Teachers wanted to ensure their students were not lounging at home, playing electronics and falling behind in the curriculum, as they did during January’s snowstorm, so they prepared students to learn from home.
“We lost a lot of instructional time two weeks ago, this go-around, we wanted to keep instructional time for the students,” said North Cobb French teacher Andrea Dignon.
Dignon filmed instructional videos and sent out assignments to all of her 90 students as they were at home enjoying snow days Tuesday, Wednesday and Thursday.
Students printed off worksheets, worked through them, took photos of the completed assignments and emailed them back to Dignon, she said.
They could work at their own pace, and could email her with questions.

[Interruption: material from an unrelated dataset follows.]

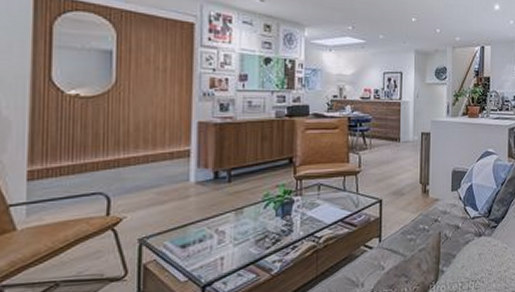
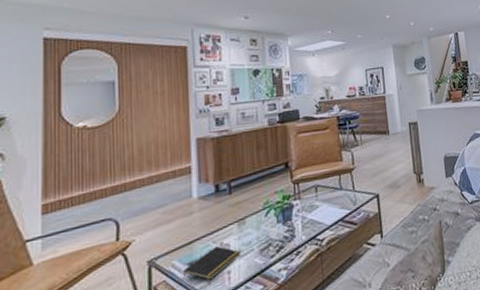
notepad: none [173,232,237,264] -> present [182,246,242,280]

Some French class students took quizzes from home, recording verbs and adjectives through a Google Voice application. The recorded clips were sent as e-mails to Dignon, and she has already graded many of them.
The extra practice at home helps keep the language fresh in the students’ minds, and ensures Dignon’s class won’t be rushed when school reopens.
“We still have deadlines and things we have to accomplish by the end of the school year. We don’t want to be rushing the kids to get it all done. It’s no lost time,” Dignon said.
Feedback from the parents has been wonderful, Dignon added, many see online learning as a crucial skill for students to develop before entering college.
“Online learning is the wave of the future, it gave the kids a taste,” of college life, said Melissa Nelson, mother of three students at North Cobb Christian.
Nelson worked with her second-grader practicing telling time, identifying continents on the map and oversaw the completion of several addition and subtraction worksheets.
The family set aside time every day to complete homework assignments and keep up-to-date with schoolwork, she said.
Nelson’s eighth-grader printed out power points his teacher had sent in an e-mail, and worked on French lessons as well.
Chandler Nelson, a senior at North Cobb Christian, was the busiest of the three children.
While he wanted to be sleeping and hanging out on the couch, Chandler was writing a five-page British literature paper, completing chemistry worksheets and putting together a psychology paper.
“It’s been hard. It felt a lot like college,” Chandler said.
One good thing about staying up-to-date with school work is that less catch-up time will be needed when he returns to school, Chandler said.
This means more days of summer after his graduation.
“It really worked for us. It teaches the kids time management, keeps kids off electronics,” said Melissa Nelson.
The school’s staff is excited for the potential to use the online learning for snow and other weather-related cancellations in the future. Class time will no longer be determined by unpredictable weather patterns.
“This off-campus learning experience showed that snow days can be a lot of fun, while still giving students a chance to exercise their minds,” said Leigh Ann Geter, a spokeswoman for the school.